TASK ITEM A:
Please print the entries exactly as they appear, starting at the first line of the entries and ending with the line that contains "down the government", including that line.

The Automatic Reserve Thrust system (ART) is an out-in-the-open, pilot-selectable/de-selectable system and uses the autothrottles to advance the remaining motor to a higher power setting after an engine failure. The system includes an annunciator that indicates activation to the crew. The Automatic Thrust Restoration system (ATR – the second, “hidden” system) uses the fuel controllers (causing no throttle movement) to add fuel when several unusual conditions are encountered simultaneously during takeoff. And this system provides no system activation notification. With this system, as with the MCAS, any assertion that the manufacturer intentionally hid information from customers and pilots regarding their operation for some nefarious reason is unlikely. While the MCAS system is new to this aircraft, flight control augmentation, visible to the operator or not, is nothing new.
Military and civilian aircraft designers have traditionally used imaginative, innovative and sometimes brilliant (Bell X-1, SR-71, SpaceShipOne) aerodynamic engineering in order to accomplish desired flight characteristics and capabilities. We have high-speed rudder limiters, flaps that “blow-up” when the limit speed is reached, a stick-pusher when AOA gets too high, slats that extend automatically at slow speed, even landing gear that extend on their own (Cherokee Arrow). We have anti-skid systems that override pilot aggressiveness, doors that won’t open inflight and multiple other systems that are “pilot-proof.” Almost all of the “below-the-surface” systems, however, alert the pilot when they are triggered.

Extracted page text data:
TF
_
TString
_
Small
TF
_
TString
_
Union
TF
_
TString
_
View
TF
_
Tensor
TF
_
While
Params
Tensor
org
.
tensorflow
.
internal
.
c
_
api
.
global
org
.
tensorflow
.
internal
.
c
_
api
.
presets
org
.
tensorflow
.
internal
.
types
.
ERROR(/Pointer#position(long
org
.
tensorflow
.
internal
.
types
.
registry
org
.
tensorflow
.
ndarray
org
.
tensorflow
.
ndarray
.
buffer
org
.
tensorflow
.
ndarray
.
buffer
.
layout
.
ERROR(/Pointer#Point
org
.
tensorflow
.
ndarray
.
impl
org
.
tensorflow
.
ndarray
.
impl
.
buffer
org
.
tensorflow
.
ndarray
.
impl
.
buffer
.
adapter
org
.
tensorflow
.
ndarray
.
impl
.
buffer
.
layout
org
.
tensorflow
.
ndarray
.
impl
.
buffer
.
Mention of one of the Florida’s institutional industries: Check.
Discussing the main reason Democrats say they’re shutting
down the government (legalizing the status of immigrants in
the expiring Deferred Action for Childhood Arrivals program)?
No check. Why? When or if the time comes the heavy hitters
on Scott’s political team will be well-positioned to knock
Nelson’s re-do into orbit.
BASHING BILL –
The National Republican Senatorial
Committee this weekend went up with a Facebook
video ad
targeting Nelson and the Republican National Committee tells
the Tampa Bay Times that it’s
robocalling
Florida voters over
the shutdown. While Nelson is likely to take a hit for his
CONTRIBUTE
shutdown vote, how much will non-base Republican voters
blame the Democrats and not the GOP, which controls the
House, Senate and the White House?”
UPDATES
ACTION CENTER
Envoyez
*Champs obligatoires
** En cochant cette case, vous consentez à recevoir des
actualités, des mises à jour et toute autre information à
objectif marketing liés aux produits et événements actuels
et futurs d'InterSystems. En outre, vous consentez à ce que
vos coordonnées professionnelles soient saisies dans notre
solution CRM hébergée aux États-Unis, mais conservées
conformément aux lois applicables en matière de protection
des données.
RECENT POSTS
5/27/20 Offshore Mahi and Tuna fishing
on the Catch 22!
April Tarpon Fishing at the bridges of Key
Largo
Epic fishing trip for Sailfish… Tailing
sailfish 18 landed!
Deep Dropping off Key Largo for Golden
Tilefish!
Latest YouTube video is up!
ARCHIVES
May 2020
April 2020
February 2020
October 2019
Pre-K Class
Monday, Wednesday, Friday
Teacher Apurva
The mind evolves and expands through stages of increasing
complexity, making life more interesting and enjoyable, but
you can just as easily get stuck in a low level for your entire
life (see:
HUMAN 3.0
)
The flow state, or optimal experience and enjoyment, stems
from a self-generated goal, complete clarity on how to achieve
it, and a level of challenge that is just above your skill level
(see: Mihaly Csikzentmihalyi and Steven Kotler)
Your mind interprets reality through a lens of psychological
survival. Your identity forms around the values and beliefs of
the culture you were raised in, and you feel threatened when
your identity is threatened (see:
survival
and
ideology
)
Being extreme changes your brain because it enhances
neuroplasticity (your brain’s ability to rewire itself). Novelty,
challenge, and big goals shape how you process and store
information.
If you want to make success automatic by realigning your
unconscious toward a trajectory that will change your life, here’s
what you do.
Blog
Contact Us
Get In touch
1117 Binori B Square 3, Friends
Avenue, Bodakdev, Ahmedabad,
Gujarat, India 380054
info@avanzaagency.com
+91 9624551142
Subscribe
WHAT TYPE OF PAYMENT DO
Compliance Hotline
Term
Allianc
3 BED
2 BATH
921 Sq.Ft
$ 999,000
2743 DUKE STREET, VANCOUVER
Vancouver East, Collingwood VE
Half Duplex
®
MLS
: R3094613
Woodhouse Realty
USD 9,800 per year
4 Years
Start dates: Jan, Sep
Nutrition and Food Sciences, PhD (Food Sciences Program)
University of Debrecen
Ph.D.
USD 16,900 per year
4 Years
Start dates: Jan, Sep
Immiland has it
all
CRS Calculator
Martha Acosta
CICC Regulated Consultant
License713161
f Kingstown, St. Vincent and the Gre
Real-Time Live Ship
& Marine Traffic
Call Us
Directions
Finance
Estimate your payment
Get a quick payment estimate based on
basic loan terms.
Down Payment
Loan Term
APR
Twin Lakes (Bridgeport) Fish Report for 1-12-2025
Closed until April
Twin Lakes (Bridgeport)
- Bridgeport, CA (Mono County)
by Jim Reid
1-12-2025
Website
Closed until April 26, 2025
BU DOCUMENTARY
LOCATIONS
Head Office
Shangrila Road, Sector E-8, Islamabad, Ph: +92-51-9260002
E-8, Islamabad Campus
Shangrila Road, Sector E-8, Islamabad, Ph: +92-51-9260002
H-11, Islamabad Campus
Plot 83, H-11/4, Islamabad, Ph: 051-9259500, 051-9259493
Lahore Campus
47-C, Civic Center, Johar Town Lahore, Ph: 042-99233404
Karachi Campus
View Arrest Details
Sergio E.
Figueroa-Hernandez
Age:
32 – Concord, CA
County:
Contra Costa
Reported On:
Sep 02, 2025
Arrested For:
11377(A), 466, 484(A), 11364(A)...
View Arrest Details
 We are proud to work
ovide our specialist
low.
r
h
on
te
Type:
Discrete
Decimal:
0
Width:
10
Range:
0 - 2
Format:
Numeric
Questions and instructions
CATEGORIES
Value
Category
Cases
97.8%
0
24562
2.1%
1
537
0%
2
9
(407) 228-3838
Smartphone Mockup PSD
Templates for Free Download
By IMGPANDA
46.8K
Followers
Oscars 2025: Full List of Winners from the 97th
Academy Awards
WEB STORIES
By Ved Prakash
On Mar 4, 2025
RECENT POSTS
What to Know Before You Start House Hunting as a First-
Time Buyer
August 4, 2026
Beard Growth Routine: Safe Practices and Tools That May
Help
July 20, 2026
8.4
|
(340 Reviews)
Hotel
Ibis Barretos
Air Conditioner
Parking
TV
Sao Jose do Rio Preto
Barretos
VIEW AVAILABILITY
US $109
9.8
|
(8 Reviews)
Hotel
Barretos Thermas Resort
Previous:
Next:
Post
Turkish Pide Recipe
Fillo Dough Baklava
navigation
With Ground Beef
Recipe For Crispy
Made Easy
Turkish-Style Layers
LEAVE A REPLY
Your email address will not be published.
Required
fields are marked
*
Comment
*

TASK ITEM B:
Output the full passage on automatic aircraft flight systems exactly as it appears.

OUTPUT A:
TF
_
TString
_
Small
TF
_
TString
_
Union
TF
_
TString
_
View
TF
_
Tensor
TF
_
While
Params
Tensor
org
.
tensorflow
.
internal
.
c
_
api
.
global
org
.
tensorflow
.
internal
.
c
_
api
.
presets
org
.
tensorflow
.
internal
.
types
.
ERROR(/Pointer#position(long
org
.
tensorflow
.
internal
.
types
.
registry
org
.
tensorflow
.
ndarray
org
.
tensorflow
.
ndarray
.
buffer
org
.
tensorflow
.
ndarray
.
buffer
.
layout
.
ERROR(/Pointer#Point
org
.
tensorflow
.
ndarray
.
impl
org
.
tensorflow
.
ndarray
.
impl
.
buffer
org
.
tensorflow
.
ndarray
.
impl
.
buffer
.
adapter
org
.
tensorflow
.
ndarray
.
impl
.
buffer
.
layout
org
.
tensorflow
.
ndarray
.
impl
.
buffer
.
Mention of one of the Florida’s institutional industries: Check.
Discussing the main reason Democrats say they’re shutting
down the government (legalizing the status of immigrants in

OUTPUT B:
The Automatic Reserve Thrust system (ART) is an out-in-the-open, pilot-selectable/de-selectable system and uses the autothrottles to advance the remaining motor to a higher power setting after an engine failure. The system includes an annunciator that indicates activation to the crew. The Automatic Thrust Restoration system (ATR – the second, “hidden” system) uses the fuel controllers (causing no throttle movement) to add fuel when several unusual conditions are encountered simultaneously during takeoff. And this system provides no system activation notification. With this system, as with the MCAS, any assertion that the manufacturer intentionally hid information from customers and pilots regarding their operation for some nefarious reason is unlikely. While the MCAS system is new to this aircraft, flight control augmentation, visible to the operator or not, is nothing new.
Military and civilian aircraft designers have traditionally used imaginative, innovative and sometimes brilliant (Bell X-1, SR-71, SpaceShipOne) aerodynamic engineering in order to accomplish desired flight characteristics and capabilities. We have high-speed rudder limiters, flaps that “blow-up” when the limit speed is reached, a stick-pusher when AOA gets too high, slats that extend automatically at slow speed, even landing gear that extend on their own (Cherokee Arrow). We have anti-skid systems that override pilot aggressiveness, doors that won’t open inflight and multiple other systems that are “pilot-proof.” Almost all of the “below-the-surface” systems, however, alert the pilot when they are triggered.